Not this time. Curry, who employs a 50-member team at a 75,000-square-foot facility in Scappoose, talks about his collaboration with the Oregon Symphony on this month’s production of Stravinsky’s Persephone, which deploys elaborate props, puppets, and masks to tell the tale of a goddess kidnapped and taken to the Underworld.

What makes Persephone a good fit for your puppetry?

Persephone was so manipulated, so I find puppetry a wonderful, sweet metaphor. She’s awkward and innocent as a child before she’s abducted, and I want to show that puppetry does a beautiful, whimsical sort of motion that we associate with our childhood. And in the second act, when she realizes what’s happened, she’s in a very human form and can emote in a different way, a more solemn way. How would you feel if you woke up down there, in the wormy roots of the tree, and this [god Pluto] is your husband? 

What’s new about this show?

It modernizes what concert presentations can be. Our goal is to not get in the way of the music, which is beautiful, but to help tell this story. We’re working on some symbolic undercurrents and imagery to bring out some of the sinister nature from the original abduction myth, where the gods conspired to allow Pluto to get his concubine. For the astute viewer, there will be some subtext in there, but still very G-rated.

What draws you to Stravinsky’s music?

This was a mature piece for him—it’s all the motifs he’d developed in his earlier works. It’s really a beautiful survey of Stravinsky’s textures: all these landscapes, all these characters, all these colors, all these time signatures. I want the visuals to hear the music. The story is this aural landscape. I’m synesthetic enough that music turns to color turns to texture turns to time of day turns to the characters or the scenery. 

What sorts of colors and textures?

It’s all about flowers. I’m using a verdant, green world, and the flowers will be bright, naturalistic colors. Then we take the audience under. The muses who’ve been following Persephone are now root people, glowing under blacklight. We will make it creepy but beautiful. 

Why is puppetry your chosen art form?

I love this idea of the synthetic human. People are always focused when you deal with that contrivance of representation. They want to listen to that story; they want to watch that movement. When something fools the reptilian mind so thoroughly, it makes you that much more attentive. If I do it right, the audience will see this symbolic, mythological tale suddenly come to life and have a heart and be human, something you can have an affinity with. 

Where does this work fit into the bigger picture—yours and Portland’s?

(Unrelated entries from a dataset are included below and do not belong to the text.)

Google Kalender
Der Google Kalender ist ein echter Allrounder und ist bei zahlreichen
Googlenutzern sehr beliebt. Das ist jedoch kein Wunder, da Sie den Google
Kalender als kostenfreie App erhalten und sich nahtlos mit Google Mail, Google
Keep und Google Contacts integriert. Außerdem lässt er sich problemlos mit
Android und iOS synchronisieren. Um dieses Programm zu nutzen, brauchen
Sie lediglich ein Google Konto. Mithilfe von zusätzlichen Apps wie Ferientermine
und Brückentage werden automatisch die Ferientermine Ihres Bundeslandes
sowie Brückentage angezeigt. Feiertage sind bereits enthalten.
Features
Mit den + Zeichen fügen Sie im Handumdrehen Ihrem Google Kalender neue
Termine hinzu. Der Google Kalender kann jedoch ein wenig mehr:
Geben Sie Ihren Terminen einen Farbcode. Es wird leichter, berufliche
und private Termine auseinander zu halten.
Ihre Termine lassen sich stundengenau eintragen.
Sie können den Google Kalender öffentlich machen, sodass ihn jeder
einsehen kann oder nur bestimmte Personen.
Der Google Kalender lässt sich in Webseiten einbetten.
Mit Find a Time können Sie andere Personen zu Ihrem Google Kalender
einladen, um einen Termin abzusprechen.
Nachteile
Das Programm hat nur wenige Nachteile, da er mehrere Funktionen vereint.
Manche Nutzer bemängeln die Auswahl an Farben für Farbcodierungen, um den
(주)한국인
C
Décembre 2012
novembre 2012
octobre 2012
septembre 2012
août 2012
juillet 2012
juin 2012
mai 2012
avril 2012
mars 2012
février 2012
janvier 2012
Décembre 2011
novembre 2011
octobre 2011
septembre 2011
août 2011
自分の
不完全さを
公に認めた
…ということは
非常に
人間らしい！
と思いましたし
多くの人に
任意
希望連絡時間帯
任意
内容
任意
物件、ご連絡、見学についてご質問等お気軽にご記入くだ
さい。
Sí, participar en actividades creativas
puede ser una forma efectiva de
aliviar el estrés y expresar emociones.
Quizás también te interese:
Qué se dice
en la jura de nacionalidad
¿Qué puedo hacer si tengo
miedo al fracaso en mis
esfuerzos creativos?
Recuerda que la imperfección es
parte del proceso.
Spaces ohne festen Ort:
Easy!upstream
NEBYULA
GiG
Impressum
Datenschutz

I always use these more experimental shows as an incubator for future ideas. I’m very excited about the ideas that have spawned from Persephone that I’ll get to expand on and incorporate into my more public work. I’m doing the South Korea Olympics opening ceremony in 2018 and Tokyo in 2020, and this idea of simultaneous symphonic-visual work is something I’m going to more actively push. I think Portland should embrace an experimental look at itself, because it is touted as being this young, energetic city now. I think the symphony ought to take note. I tell this to the opera and the ballet, too. Don’t mince around just trying to do commercial work that pays the bills. If you really want success, become notable. We’re treating that seriously here with this piece.